So, back to my terrible day. There are triggers and identifying them can save the "blow up" from occurring. Even my best intentions were pummeled:
- staying in bed late when the rest of the family is up.
- skipping Bible reading.
- skipping exercise.
- skipping Rem's morning nap so we could go for a walk.
- potty training Mandy and the frequent "accidents."
- teaching Emma to ride her bike and start and stop by herself on our road.
- poor time management.
- convincing Emma that the world did not fall off of its axis because she scraped her elbow and knee 3/4th of a mile away from home. And no, I could not carry her bike, her, and push the stroller.
- being overheated (sounds lame, but I'm a tender flower when it comes to the sun)
- a messy house
- dishwasher that needs to be run at least twice to hold all the dirty dishes on the counter
- a toddler who unfolds the laundry I stayed up until midnight folding (and never put away, obviously)
- house projects that I see all day, but can't finish by myself.
- trying to talk on the phone with a friend and being interrupted by fighting children.
- finding Mandy's poop in my bedroom.
- finding Mandy's poop in the lawn.
- never finding Mandy's poop in the toilet.
- a husband whose phone is out of range all day and doesn't come home until after the kids are in bed.
- feeding myself and children Mac n' Cheese for dinner and reading the calories on the side of the box as I shovel another bite into my mouth. 100, 200, 300, 400.... 956.
All these things happened in my day. Some were by choice. Others were out of my control. Yet, all started the same chain reaction that I feel when frustration and irritation turn to anger. Whether I am mad at myself or someone or something else, my chest feels tight, I feel physically hot, my movements are jerky and rough, and my hands clench and want to hit something. Really, I just want to escape to a world where everything is just perfect. A perfect world where I would lounge around in a soft colored sweater set and never, never find poop in my room.
*****
- **Work item A**
In the account of the terrible day, how far from home was Emma when she scraped her elbow and knee?
- **Work item B**
Summarize the account of the terrible day in two sentences.
- **Work item C**
Carry on the account of the terrible day from its final sentence.
None of the chart-based quiz items is needed for this work.

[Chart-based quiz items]
*****
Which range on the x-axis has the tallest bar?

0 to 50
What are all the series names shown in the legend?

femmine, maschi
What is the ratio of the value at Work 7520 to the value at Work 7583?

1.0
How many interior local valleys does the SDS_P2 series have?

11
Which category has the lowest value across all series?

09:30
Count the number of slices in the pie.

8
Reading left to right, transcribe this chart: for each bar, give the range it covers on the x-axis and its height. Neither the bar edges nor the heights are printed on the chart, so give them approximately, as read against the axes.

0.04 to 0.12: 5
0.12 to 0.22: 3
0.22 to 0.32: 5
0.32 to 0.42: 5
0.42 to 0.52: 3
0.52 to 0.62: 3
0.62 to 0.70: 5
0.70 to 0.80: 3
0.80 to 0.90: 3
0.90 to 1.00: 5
*****
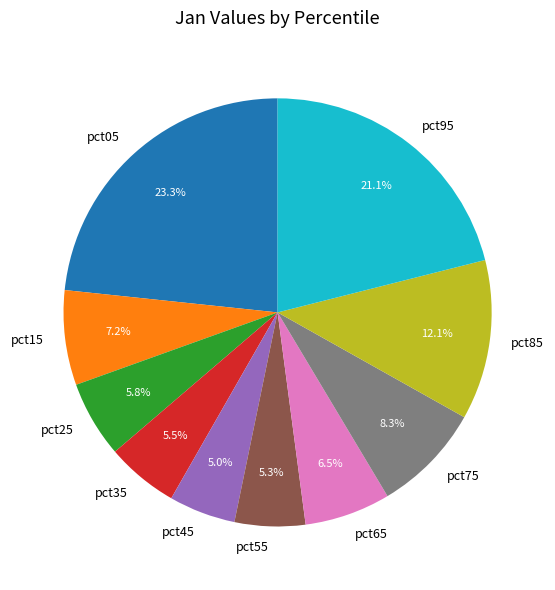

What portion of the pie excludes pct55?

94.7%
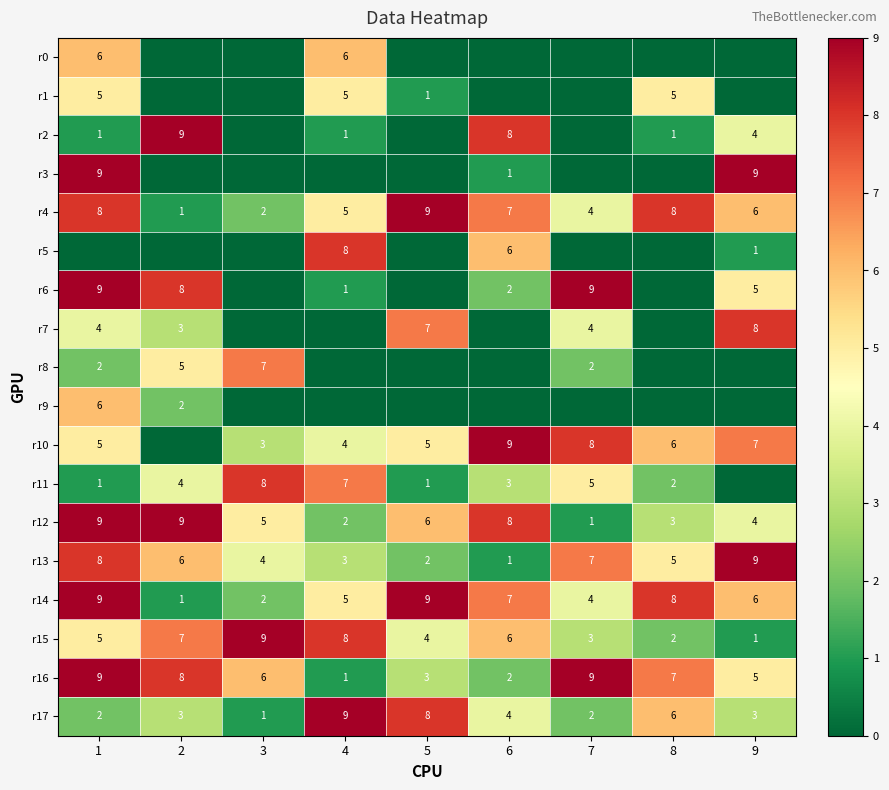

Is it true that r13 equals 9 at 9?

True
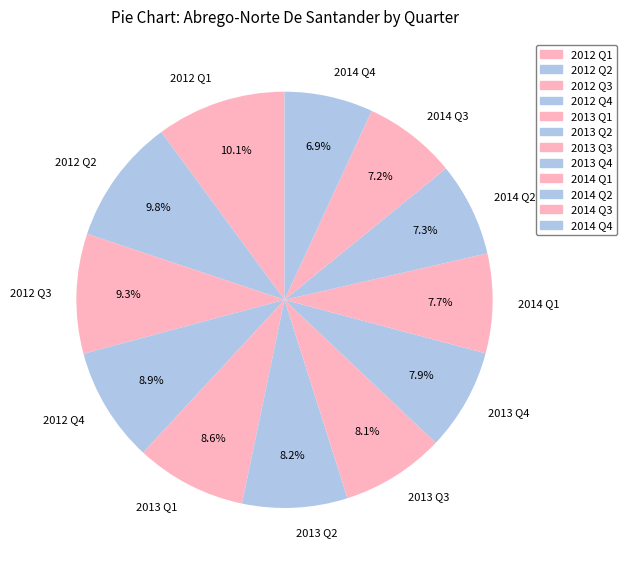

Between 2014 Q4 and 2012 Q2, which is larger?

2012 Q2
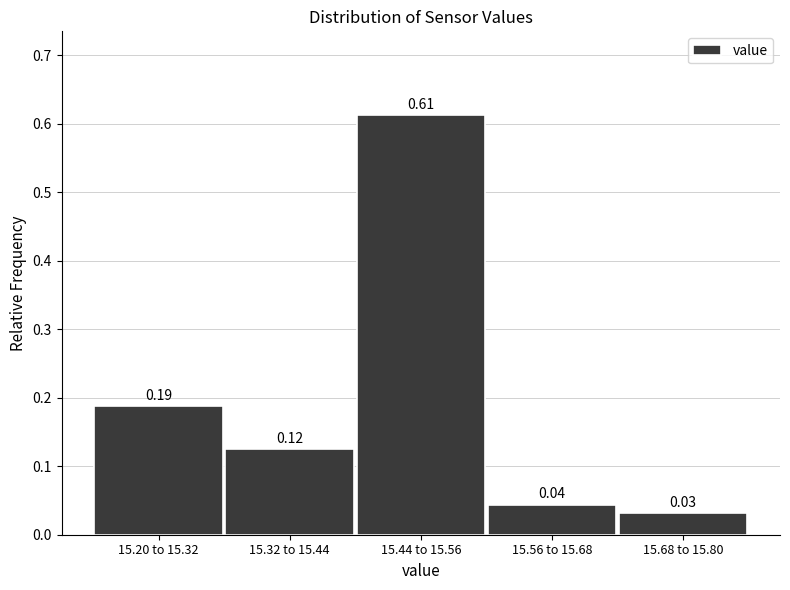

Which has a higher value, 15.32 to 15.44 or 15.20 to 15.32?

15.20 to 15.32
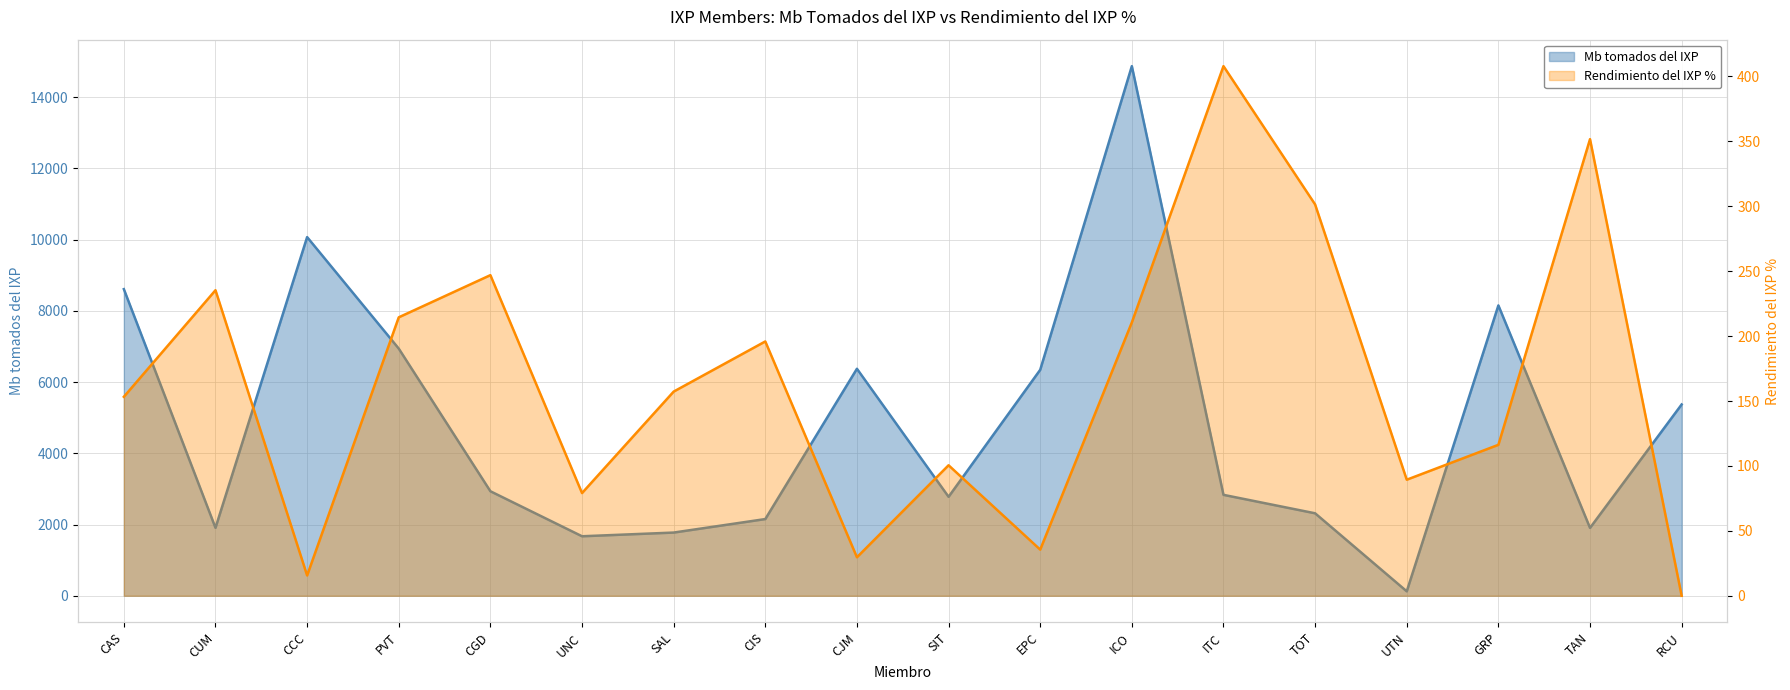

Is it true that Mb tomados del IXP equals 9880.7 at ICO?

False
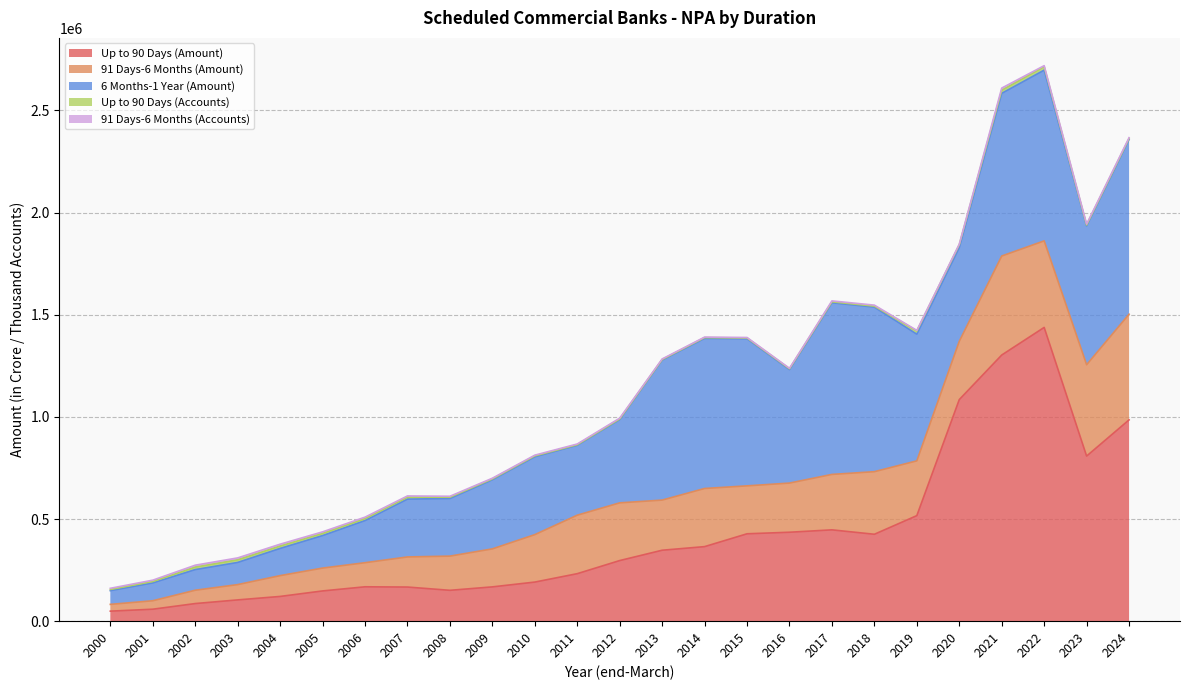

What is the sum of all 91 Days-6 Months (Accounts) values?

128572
*****
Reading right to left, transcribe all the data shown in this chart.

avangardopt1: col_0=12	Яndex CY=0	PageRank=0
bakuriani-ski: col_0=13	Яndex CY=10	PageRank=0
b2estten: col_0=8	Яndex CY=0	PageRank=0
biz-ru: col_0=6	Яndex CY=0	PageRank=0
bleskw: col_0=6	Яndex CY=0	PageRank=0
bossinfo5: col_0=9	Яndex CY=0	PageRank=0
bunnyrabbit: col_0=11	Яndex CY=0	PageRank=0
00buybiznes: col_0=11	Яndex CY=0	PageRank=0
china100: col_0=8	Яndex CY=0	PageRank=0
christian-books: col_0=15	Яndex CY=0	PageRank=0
*****
- **Response A**
Three-quarters of a mile from home.

- **Response B**
The writer lists the triggers from a terrible day, from skipping Bible reading and exercise to potty-training accidents, a messy house, fighting children, and a husband out of reach all day. Some were by choice and others out of the writer's control, but all set off the same chain reaction from frustration to anger, leaving the writer wishing to escape to a perfect world.

- **Response C**
I recognize the physical signs and can usually back away before I do something or say something that I regret. When I started this process in November, each challenge felt like Mt. Everest. The best part of taking the control back from my own angry self and giving it to God is that with my behavior changes, it's getting easier. I talk myself down, come up with a game plan, pray for more wisdom, more strength, a dose of joy.... and a housekeeper.... and a free scholarship for Mandy to attend potty training camp.
When I slip back to my bad habits, I repent and try, try again. I have no fear that the challenges will keep coming my way like the weird game of Outhouse on my family's circa 1986 computer where we used the arrow keys to escape flying rolls of toilet paper. If I've snapped at the children I apologize and ask forgiveness. If I'm mad at myself, I make changes to accommodate my time management and figure out a way to make it right. I also ask myself if my expectations are too high or if I really made a poor choice: having a perfectly clean living room all day = unrealistic; loading the dishwasher after each meal = doable.
PS You should be very thankful that there are no pictures that accompany this post. :)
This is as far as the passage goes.